Calories in Raw Spinach
One cup of raw spinach (about 30 grams) has 7 calories, 1 gram of protein, and 1 gram of fiber. Because raw spinach leaves are so light and airy, a cup barely weighs anything. Even a large salad bowl packed with 3 or 4 cups of raw spinach comes in under 30 calories.
By weight, raw spinach has roughly 23 calories per 100 grams. For context, that’s less than half the calories in an equal weight of carrots and about a tenth of what you’d get from the same weight of rice.
Calories in Cooked Spinach
One cup of boiled spinach has about 41 calories. That sounds like a big jump from 7 calories per cup raw, but the spinach itself hasn’t changed. Cooking just shrinks the volume dramatically. About 10 to 12 cups of raw spinach leaves cook down into a single cup. So that cup of cooked spinach represents a much larger quantity of the same plant.
Whether you steam, sauté, or boil spinach, the calorie content per gram stays essentially the same. The only thing that changes your calorie count is what you cook it in. A tablespoon of olive oil or butter added to the pan contributes far more calories than the spinach itself.
How Spinach Compares to Other Greens
Calorie-wise, spinach and kale are nearly identical. A cup of raw kale also has 7 calories. The differences between these greens show up in their vitamin profiles, not their energy content. Spinach delivers significantly more vitamin K (121% of the daily value per cup versus 68% for kale), more vitamin A (16% versus 6%), and five times as much folate (15% versus 3%). Kale, on the other hand, provides more than double the vitamin C.
Spinach also edges out kale in iron, magnesium, and potassium per cup, though by smaller margins. Both greens are essentially interchangeable from a calorie standpoint, so choosing between them is more about flavor preference and which nutrients you’re trying to get.
Why Spinach Feels Filling for So Few Calories
Spinach has a surprisingly high fiber content relative to its calories. Per 100 grams, it contains about 3.2 grams of total fiber, roughly three-quarters of which is insoluble fiber (the kind that adds bulk and helps move food through your digestive system). That fiber-to-calorie ratio is part of why a big spinach salad can feel satisfying despite being so low in energy.

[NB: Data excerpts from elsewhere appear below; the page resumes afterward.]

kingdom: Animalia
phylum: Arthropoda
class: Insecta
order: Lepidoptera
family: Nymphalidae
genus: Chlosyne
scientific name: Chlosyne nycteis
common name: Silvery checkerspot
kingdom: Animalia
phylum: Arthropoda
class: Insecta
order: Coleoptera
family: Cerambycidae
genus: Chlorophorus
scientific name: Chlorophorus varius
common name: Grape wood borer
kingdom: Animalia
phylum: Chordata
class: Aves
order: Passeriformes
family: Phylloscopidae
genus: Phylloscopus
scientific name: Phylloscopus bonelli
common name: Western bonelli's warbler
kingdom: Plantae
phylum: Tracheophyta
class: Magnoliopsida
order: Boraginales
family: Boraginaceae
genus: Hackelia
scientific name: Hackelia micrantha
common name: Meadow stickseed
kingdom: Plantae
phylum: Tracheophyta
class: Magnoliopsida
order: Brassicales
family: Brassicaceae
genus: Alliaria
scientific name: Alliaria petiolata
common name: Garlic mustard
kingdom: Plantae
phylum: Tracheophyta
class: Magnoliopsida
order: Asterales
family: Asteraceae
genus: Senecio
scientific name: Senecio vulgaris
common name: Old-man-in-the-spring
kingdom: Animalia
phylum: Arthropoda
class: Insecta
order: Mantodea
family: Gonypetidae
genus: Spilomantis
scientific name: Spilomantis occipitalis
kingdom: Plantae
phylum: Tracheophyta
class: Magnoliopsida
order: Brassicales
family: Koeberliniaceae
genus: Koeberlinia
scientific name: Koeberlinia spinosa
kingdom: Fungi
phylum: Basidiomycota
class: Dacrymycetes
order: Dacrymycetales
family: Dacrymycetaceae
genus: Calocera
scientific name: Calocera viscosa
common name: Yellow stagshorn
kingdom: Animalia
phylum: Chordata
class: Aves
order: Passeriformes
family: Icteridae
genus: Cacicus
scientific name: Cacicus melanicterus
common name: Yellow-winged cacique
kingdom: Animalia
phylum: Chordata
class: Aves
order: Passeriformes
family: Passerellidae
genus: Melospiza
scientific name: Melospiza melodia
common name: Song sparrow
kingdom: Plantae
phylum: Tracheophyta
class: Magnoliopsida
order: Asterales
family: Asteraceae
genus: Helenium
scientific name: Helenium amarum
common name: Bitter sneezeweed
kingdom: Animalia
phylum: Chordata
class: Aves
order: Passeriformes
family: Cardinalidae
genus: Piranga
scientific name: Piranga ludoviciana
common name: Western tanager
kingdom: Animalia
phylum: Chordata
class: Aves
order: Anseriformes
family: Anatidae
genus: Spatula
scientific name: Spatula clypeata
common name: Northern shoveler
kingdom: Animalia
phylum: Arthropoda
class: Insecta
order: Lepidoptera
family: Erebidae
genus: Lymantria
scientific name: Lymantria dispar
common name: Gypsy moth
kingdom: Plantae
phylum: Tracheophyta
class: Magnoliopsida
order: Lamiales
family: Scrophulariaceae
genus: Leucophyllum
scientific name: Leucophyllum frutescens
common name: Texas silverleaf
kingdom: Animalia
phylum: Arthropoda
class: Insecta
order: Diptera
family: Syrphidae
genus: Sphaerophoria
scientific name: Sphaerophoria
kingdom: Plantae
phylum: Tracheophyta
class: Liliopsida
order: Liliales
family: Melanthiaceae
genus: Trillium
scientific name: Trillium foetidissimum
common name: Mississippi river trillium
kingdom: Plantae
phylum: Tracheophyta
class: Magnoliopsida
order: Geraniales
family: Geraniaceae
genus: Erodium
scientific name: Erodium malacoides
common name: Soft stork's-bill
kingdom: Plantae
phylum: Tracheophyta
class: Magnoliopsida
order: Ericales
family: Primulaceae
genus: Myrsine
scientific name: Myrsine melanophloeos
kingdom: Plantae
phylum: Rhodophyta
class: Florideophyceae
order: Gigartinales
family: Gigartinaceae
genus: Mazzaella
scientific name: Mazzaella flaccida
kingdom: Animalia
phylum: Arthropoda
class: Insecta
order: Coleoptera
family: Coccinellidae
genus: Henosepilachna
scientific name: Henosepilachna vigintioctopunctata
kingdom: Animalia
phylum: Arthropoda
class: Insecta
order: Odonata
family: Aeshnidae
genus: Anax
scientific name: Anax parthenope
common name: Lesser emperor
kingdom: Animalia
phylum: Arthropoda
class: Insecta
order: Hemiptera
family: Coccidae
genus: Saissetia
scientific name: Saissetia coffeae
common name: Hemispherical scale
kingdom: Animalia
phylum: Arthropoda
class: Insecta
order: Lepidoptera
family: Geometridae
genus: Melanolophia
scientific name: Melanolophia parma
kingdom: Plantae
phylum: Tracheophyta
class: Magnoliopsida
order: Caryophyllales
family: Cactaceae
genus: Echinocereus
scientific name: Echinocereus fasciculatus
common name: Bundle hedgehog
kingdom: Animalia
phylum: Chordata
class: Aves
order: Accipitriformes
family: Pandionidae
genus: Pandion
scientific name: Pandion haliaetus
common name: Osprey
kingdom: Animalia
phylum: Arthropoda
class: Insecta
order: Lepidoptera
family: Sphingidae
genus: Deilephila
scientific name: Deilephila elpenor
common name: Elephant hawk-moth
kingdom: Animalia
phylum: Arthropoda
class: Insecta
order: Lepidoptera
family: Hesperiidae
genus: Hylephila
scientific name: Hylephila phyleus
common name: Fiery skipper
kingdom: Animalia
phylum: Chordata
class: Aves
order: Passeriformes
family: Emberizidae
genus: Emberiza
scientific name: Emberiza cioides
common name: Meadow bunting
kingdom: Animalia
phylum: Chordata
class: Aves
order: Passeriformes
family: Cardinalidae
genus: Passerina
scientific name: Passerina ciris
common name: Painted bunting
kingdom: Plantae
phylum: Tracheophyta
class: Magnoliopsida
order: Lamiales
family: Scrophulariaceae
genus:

There’s another factor at play too. Spinach contains compounds called thylakoids, which are membranes found in the plant’s cells. Research on overweight women found that consuming a thylakoid-rich spinach extract reduced hunger, increased feelings of fullness, and curbed cravings for highly palatable foods. The mechanism involves boosting a satiety hormone called GLP-1, which plays a role in appetite and reward signaling in the brain.
One Thing to Know About Spinach Nutrients
Spinach looks impressive on paper for minerals like calcium and iron, but your body doesn’t absorb all of what’s listed on a nutrition label. Spinach is high in oxalates, naturally occurring compounds that bind to calcium and reduce how much you actually take in. This doesn’t make spinach less nutritious overall. It still delivers meaningful amounts of folate, vitamin K, vitamin A, magnesium, and potassium. But if you’re counting on spinach as a primary calcium source, you’ll absorb less than you would from lower-oxalate foods like kale or broccoli.
Cooking spinach can reduce oxalate levels somewhat, particularly boiling (since some oxalates leach into the water). This is one case where cooked spinach may give you a slight nutritional edge over raw, beyond just the convenience of fitting more into a single serving.